▶ _Extract provided_:
■ ■ ■ ■ ■
If you were going to play a Role Playing Game, who would your character be?
@RickiTarr
It's difficult to answer that question without knowing the setting and system. If you mean D&D, I almost always play a human rogue.
@Dr_Ubertrout @RickiTarr Exactly this. What is the setting?

In first-person "roleplaying" video games like Skyrim, Fallout 4, Mass Effect
et al, I'm more or less the 'paladin' who's trying to fix everything and save everyone, or as close to everyone as I can manage. (Which is why it INFURIATES me that in Mass Effect 3, after all the work you put into getting a peaceful resolution between the Quarians and the Geth, the destroy-the-Reapers ending choice — the ONLY "canonical" ending IMO, it's what you've spent the entire game trilogy promising to do — forces you to destroy the geth. It's a hobnailed boot to the face from Bioware's writers.)

In fantasy-oriented desktop RPGs like D&D, GURPS et al, I tended to be the fighter-mage, the warrior with some arcane special abilities, the outcast without a clan, the loner who could never find anywhere he
belonged. But principled, never a murder-hobo. I always preferred the clever solution over "Kill them all, the gods will know their own." But leave me no other option and I will end you.

— "
Who was that masked warrior?"
■ ■ ■ ■ ■
[Records from a data collection]
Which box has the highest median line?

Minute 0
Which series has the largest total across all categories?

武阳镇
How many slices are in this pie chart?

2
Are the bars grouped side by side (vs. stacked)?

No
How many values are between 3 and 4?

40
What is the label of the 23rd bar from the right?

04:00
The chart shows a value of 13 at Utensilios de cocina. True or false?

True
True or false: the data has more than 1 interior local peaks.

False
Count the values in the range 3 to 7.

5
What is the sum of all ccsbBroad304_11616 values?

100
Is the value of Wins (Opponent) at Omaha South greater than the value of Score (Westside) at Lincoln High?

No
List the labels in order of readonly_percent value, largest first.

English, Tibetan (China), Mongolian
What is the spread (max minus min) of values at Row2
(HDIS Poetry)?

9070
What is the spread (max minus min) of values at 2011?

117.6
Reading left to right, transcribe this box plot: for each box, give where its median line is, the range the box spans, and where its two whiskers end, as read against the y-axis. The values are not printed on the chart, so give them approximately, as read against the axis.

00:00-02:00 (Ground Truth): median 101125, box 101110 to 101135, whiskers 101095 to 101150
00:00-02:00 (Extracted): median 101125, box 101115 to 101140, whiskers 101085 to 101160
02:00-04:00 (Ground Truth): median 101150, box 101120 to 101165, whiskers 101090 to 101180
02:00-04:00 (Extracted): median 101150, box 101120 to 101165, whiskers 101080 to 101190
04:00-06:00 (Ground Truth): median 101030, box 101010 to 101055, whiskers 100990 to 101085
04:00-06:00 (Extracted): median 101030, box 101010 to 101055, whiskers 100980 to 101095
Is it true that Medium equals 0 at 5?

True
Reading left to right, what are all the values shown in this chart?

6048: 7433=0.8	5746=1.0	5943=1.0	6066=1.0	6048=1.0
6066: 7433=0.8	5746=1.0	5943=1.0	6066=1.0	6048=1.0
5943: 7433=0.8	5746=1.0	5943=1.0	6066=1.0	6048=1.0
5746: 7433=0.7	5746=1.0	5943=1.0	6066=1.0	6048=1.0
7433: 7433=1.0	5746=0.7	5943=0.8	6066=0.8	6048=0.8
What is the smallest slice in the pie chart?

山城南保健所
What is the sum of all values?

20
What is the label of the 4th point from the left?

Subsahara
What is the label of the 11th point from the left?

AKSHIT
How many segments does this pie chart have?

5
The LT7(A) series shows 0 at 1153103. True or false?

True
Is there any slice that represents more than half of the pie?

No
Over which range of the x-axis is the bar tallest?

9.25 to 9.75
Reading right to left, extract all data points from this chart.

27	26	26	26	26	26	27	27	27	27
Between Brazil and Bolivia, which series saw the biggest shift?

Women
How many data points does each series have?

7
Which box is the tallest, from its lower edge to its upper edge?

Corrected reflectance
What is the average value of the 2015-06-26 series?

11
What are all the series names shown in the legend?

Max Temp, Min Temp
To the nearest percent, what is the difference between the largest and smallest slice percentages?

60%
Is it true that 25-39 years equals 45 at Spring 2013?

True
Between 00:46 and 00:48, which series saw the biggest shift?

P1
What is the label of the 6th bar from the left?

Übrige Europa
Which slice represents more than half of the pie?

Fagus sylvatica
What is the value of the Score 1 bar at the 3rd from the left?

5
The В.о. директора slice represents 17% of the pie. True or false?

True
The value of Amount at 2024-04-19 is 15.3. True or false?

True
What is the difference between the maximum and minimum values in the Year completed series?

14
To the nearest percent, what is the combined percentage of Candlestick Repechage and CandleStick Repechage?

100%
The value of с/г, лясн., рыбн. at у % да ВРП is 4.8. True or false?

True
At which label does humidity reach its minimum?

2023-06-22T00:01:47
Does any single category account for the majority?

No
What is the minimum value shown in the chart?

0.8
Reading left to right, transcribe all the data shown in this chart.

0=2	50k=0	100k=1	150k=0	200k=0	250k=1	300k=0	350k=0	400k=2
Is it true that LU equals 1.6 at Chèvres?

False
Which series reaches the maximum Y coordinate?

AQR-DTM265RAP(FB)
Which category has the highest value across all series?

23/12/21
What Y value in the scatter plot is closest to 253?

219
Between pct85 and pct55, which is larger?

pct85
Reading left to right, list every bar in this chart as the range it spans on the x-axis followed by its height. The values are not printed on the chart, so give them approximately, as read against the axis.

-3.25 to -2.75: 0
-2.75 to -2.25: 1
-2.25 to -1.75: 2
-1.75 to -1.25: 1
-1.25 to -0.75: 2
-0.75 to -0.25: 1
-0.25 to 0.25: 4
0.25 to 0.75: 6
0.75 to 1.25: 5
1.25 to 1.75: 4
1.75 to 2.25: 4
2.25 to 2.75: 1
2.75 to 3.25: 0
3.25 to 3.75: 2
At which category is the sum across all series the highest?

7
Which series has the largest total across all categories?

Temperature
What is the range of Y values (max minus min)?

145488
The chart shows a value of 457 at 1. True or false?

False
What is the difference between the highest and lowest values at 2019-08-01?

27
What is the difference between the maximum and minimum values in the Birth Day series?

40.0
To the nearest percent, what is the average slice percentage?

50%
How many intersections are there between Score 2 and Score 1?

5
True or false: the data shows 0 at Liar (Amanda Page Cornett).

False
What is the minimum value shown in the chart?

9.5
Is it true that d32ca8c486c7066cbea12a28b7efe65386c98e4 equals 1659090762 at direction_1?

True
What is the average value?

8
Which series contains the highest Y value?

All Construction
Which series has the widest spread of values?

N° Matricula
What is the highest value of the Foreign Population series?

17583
■ ■ ■ ■ ■
▶ _Required action_:
According to the thread on role-playing characters, which ending choice in Mass Effect 3 forces the player to destroy the geth? These records were taken from a separate source, not from the thread on role-playing characters.

▶ _Response area_:
The destroy-the-Reapers ending choice.